BUT DES RÉFORMES DE M. PEILLON: TAILLER DANS LES DÉPENSES

L'aveu

BUT DES RÉFORMES DE M. PEILLON: TAILLER DANS LES DÉPENSES

 

Le ministre de l’Éducation nationale se veut bon élève: il cherche et il trouve quand il s’agit d’adapter l’école à la rigueur.
 

«Rumeur, contre-rumeur, revendications et vérité des prix!», ce titre du communiqué publié le 6 février par la Fédération FO de l’Enseignement (FNEC FP) est une réaction à l’information de la veille, selon laquelle le ministre de l’Éducation nationale aurait proposé le gel des promotions et avancements automatiques non seulement des enseignants, mais aussi de l’ensemble des fonctionnaires, pendant deux ans. Vincent Peillon a bien démenti, mais il est un fait que le ministre du Budget, Bernard Cazeneuve, a multiplié les «réunions sur les économies structurelles 2015-2017» avant le deuxième Conseil stratégique de la dépense publique, prévu à l’Élysée le 8 février. Quoi qu’il en soit, souligne FO, «la proposition de M. Peillon n’a aucun caractère d’originalité puisqu’elle reprend les recommandations de l’OCDE et de la Cour des comptes». Elle générerait une économie de 1,2 milliard d’euros par an.

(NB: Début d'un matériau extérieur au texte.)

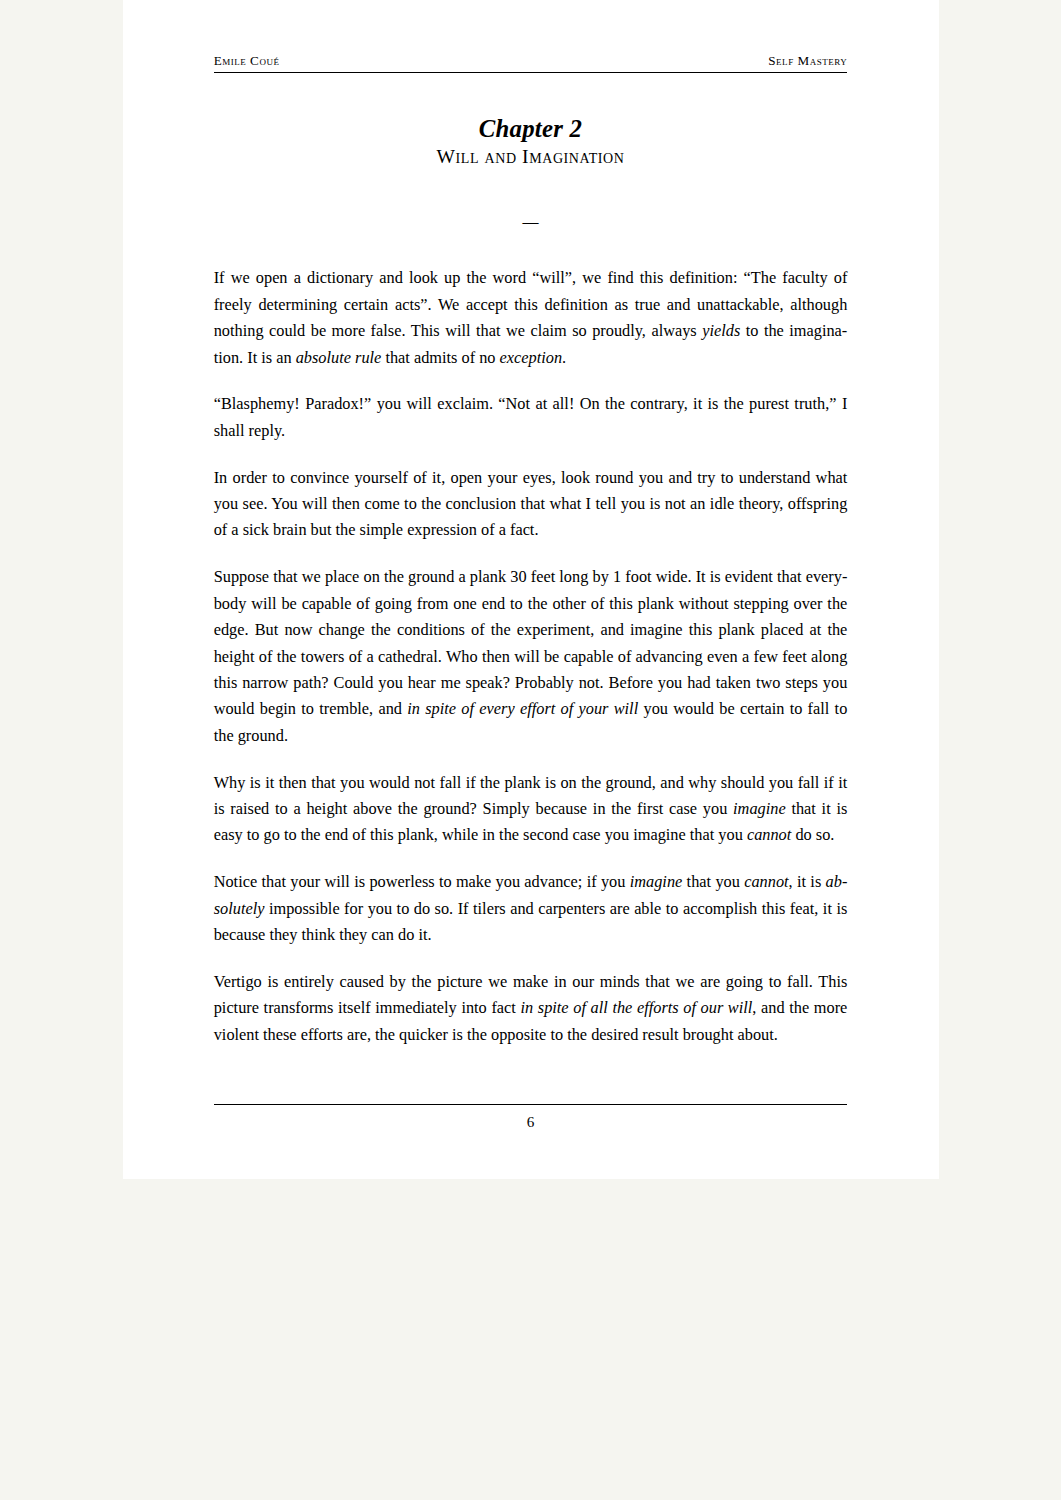Emile Coué Self Mastery
Chapter 2
Will and Imagination
—
If we open a dictionary and look up the word “will”, we find this definition: “The faculty of freely determining certain acts”. We accept this definition as true and unattackable, although nothing could be more false. This will that we claim so proudly, always yields to the imagination. It is an absolute rule that admits of no exception.
“Blasphemy! Paradox!” you will exclaim. “Not at all! On the contrary, it is the purest truth,” I shall reply.
In order to convince yourself of it, open your eyes, look round you and try to understand what you see. You will then come to the conclusion that what I tell you is not an idle theory, offspring of a sick brain but the simple expression of a fact.
Suppose that we place on the ground a plank 30 feet long by 1 foot wide. It is evident that everybody will be capable of going from one end to the other of this plank without stepping over the edge. But now change the conditions of the experiment, and imagine this plank placed at the height of the towers of a cathedral. Who then will be capable of advancing even a few feet along this narrow path? Could you hear me speak? Probably not. Before you had taken two steps you would begin to tremble, and in spite of every effort of your will you would be certain to fall to the ground.
Why is it then that you would not fall if the plank is on the ground, and why should you fall if it is raised to a height above the ground? Simply because in the first case you imagine that it is easy to go to the end of this plank, while in the second case you imagine that you cannot do so.
Notice that your will is powerless to make you advance; if you imagine that you cannot, it is absolutely impossible for you to do so. If tilers and carpenters are able to accomplish this feat, it is because they think they can do it.
Vertigo is entirely caused by the picture we make in our minds that we are going to fall. This picture transforms itself immediately into fact in spite of all the efforts of our will, and the more violent these efforts are, the quicker is the opposite to the desired result brought about.
6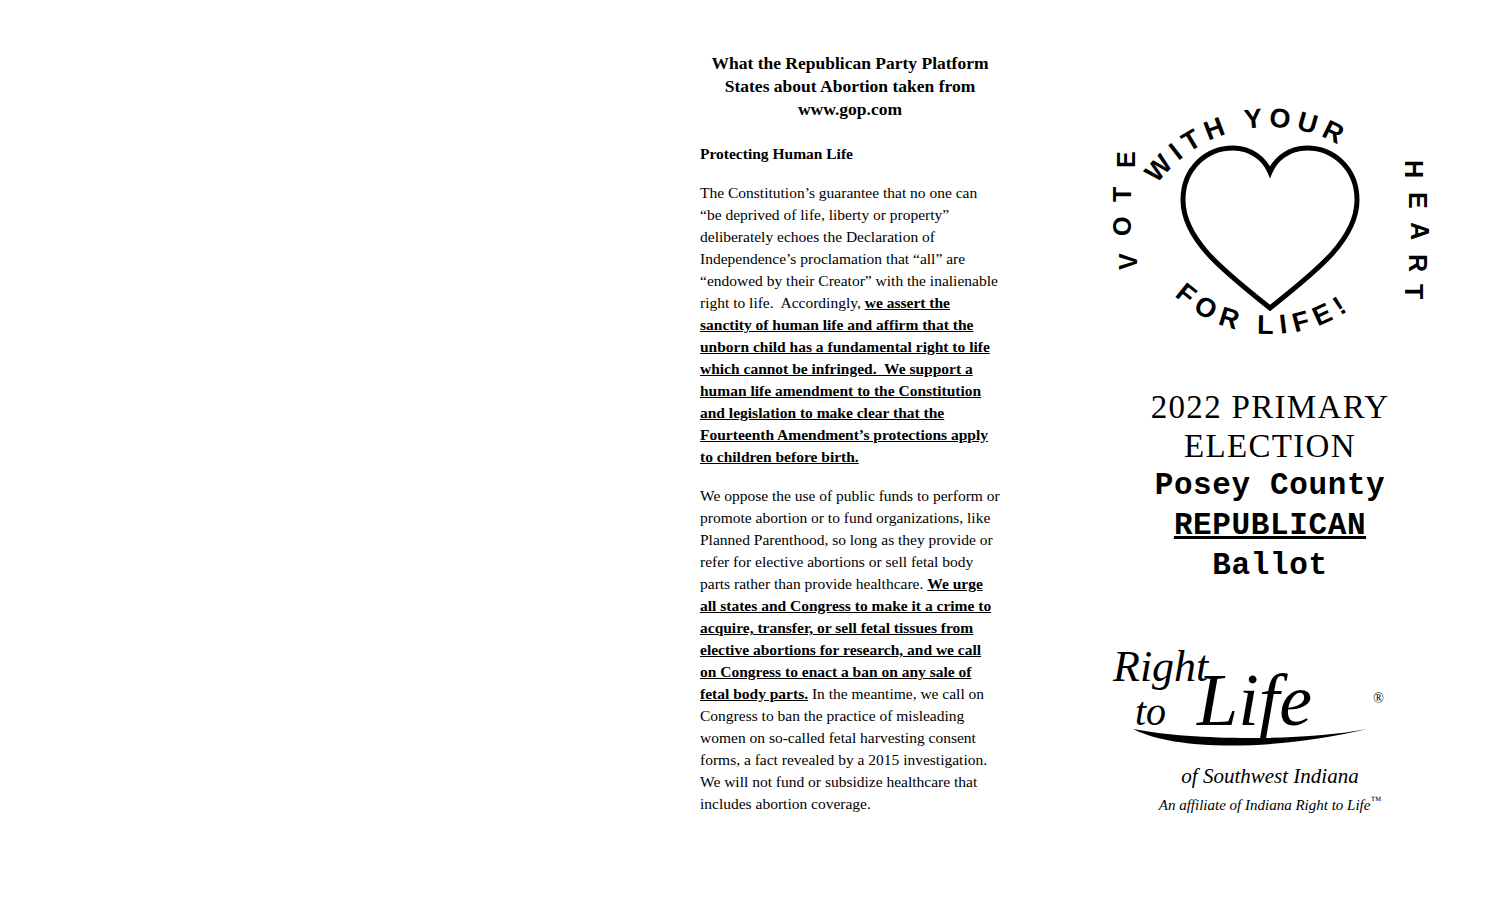What the Republican Party Platform States about Abortion taken from www.gop.com
Protecting Human Life
The Constitution’s guarantee that no one can “be deprived of life, liberty or property” deliberately echoes the Declaration of Independence’s proclamation that “all” are “endowed by their Creator” with the inalienable right to life. Accordingly, we assert the sanctity of human life and affirm that the unborn child has a fundamental right to life which cannot be infringed. We support a human life amendment to the Constitution and legislation to make clear that the Fourteenth Amendment’s protections apply to children before birth.
We oppose the use of public funds to perform or promote abortion or to fund organizations, like Planned Parenthood, so long as they provide or refer for elective abortions or sell fetal body parts rather than provide healthcare. We urge all states and Congress to make it a crime to acquire, transfer, or sell fetal tissues from elective abortions for research, and we call on Congress to enact a ban on any sale of fetal body parts. In the meantime, we call on Congress to ban the practice of misleading women on so-called fetal harvesting consent forms, a fact revealed by a 2015 investigation. We will not fund or subsidize healthcare that includes abortion coverage.
WITH YOUR E T O V H E A R T FOR LIFE!
2022 PRIMARY
ELECTION
Posey County
REPUBLICAN
Ballot
Right to Life ®
of Southwest Indiana
An affiliate of Indiana Right to Life™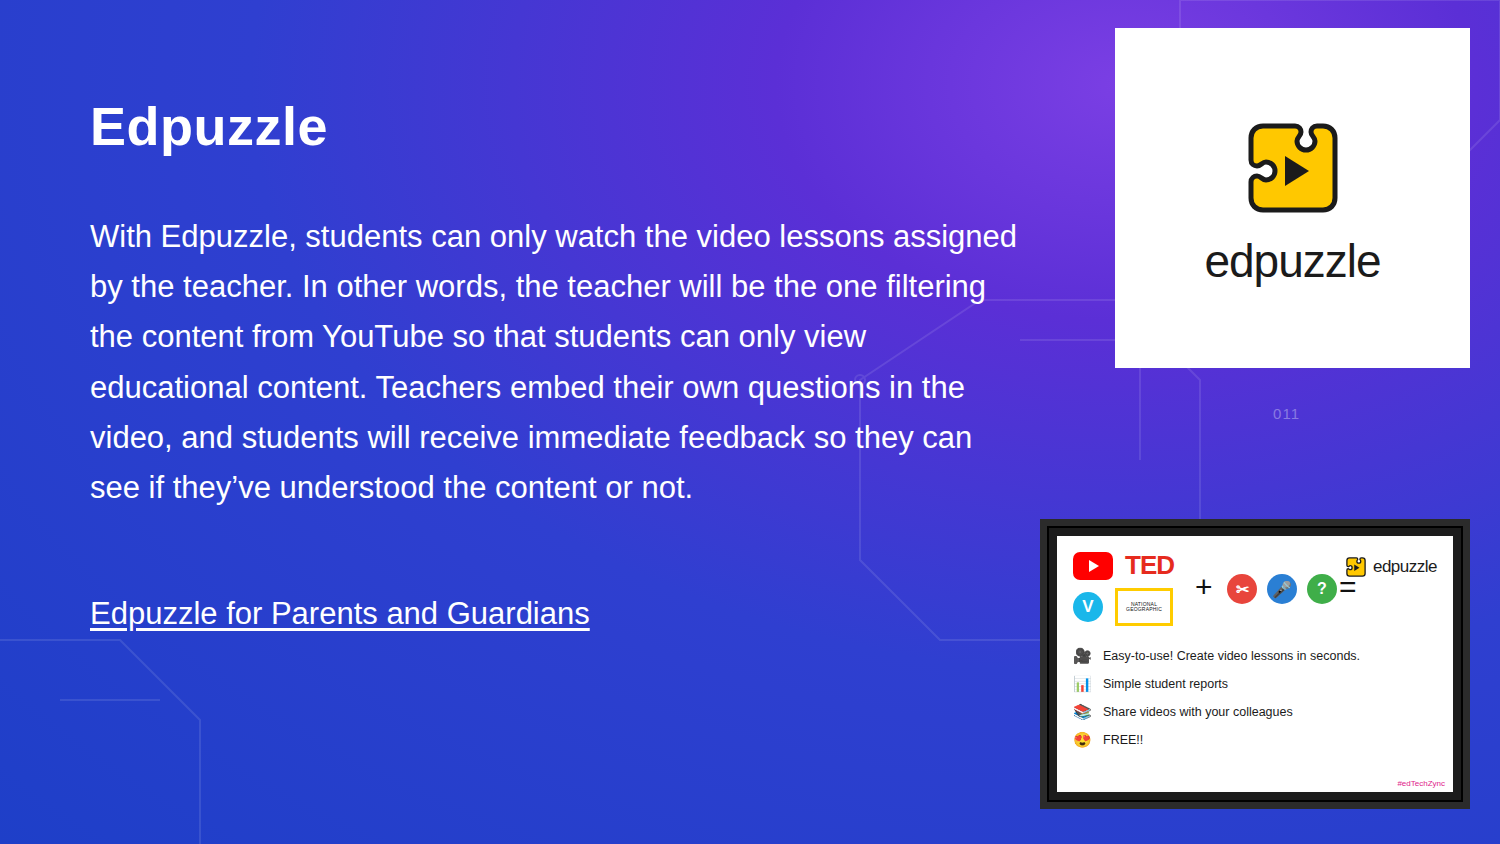Edpuzzle
With Edpuzzle, students can only watch the video lessons assigned by the teacher. In other words, the teacher will be the one filtering the content from YouTube so that students can only view educational content. Teachers embed their own questions in the video, and students will receive immediate feedback so they can see if they’ve understood the content or not.
Edpuzzle for Parents and Guardians
edpuzzle
011
TED
V
NATIONAL
GEOGRAPHIC
+
✂
🎤
?
=
edpuzzle
🎥Easy-to-use! Create video lessons in seconds.
📊Simple student reports
📚Share videos with your colleagues
😍FREE!!
#edTechZync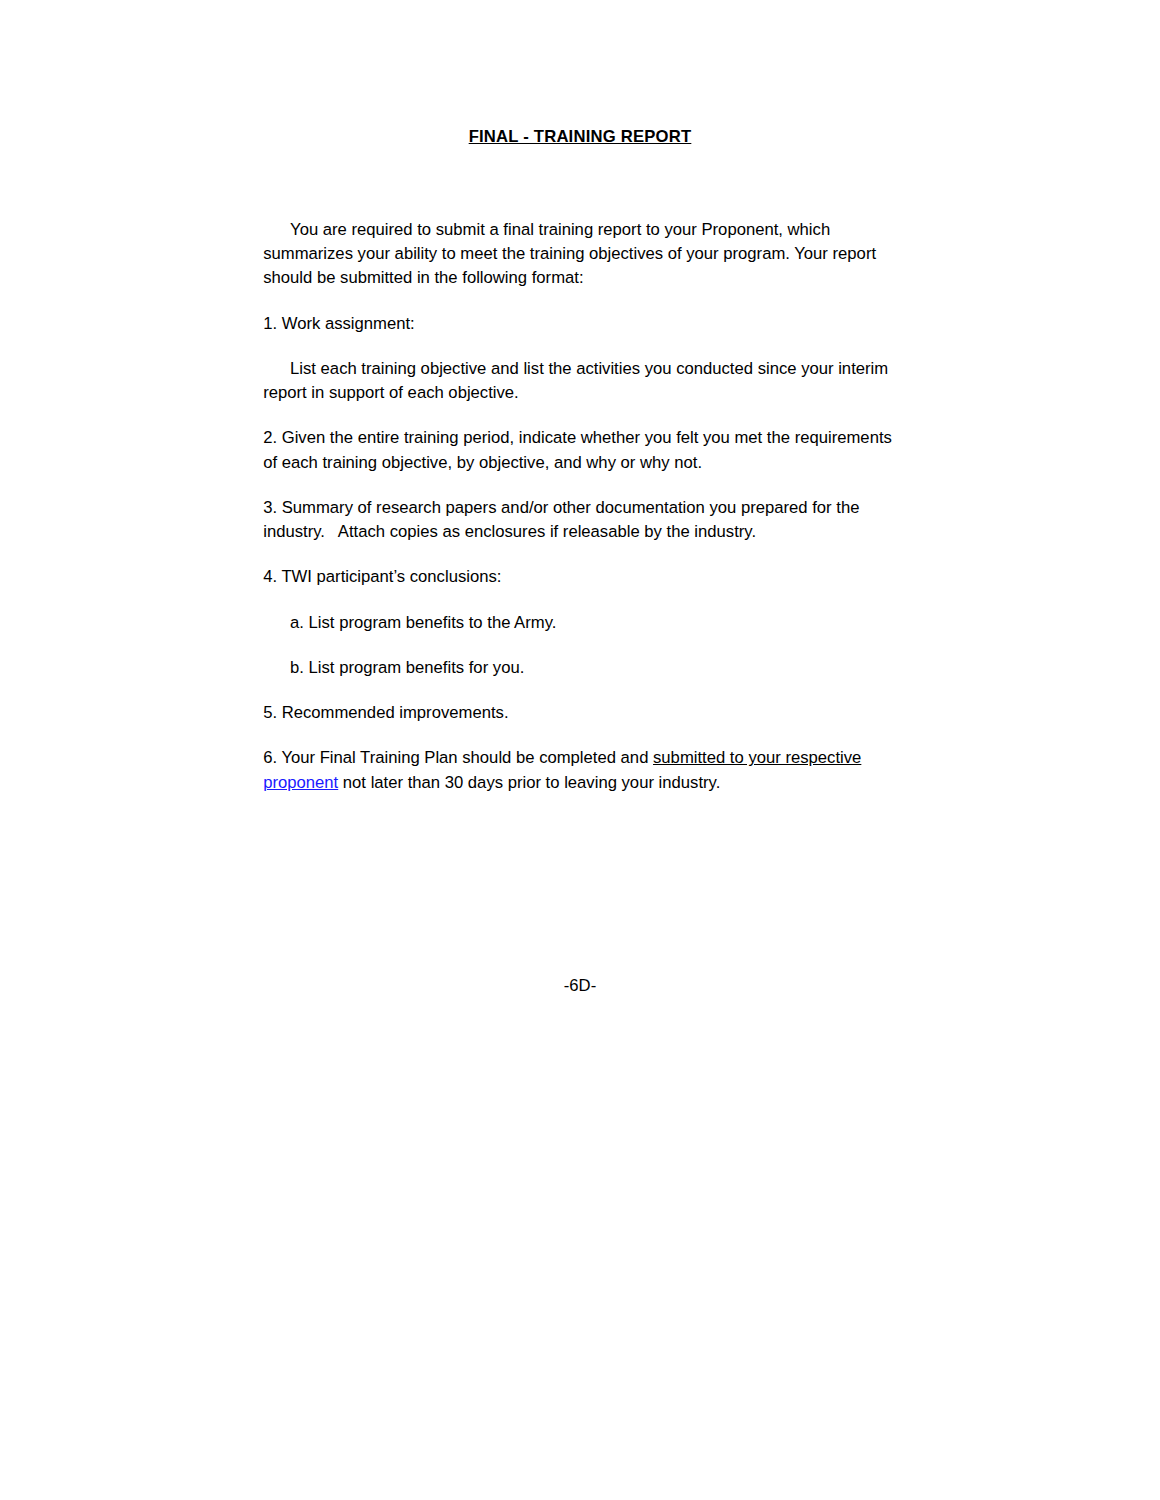FINAL - TRAINING REPORT
You are required to submit a final training report to your Proponent, which summarizes your ability to meet the training objectives of your program. Your report should be submitted in the following format:
1. Work assignment:
List each training objective and list the activities you conducted since your interim report in support of each objective.
2. Given the entire training period, indicate whether you felt you met the requirements of each training objective, by objective, and why or why not.
3. Summary of research papers and/or other documentation you prepared for the industry. Attach copies as enclosures if releasable by the industry.
4. TWI participant’s conclusions:
a. List program benefits to the Army.
b. List program benefits for you.
5. Recommended improvements.
6. Your Final Training Plan should be completed and submitted to your respective proponent not later than 30 days prior to leaving your industry.
-6D-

Rumeur ou pas, le ministre cherche et trouve. Ainsi, il a lancé sa refondation de l’éducation prioritaire deux jours après la conférence de presse du 14 janvier du président de la République. Après le CICE –Crédit d’impôt compétitivité-emploi– pour les employeurs, c’est un «pacte de responsabilité» que François Hollande a annoncé, avec un objectif: réaliser des milliards d’économies d’ici à 2017, «au moins» 50 milliards, selon ses dires, afin de financer les baisses de charges et d’impôts prévues pour les entreprises.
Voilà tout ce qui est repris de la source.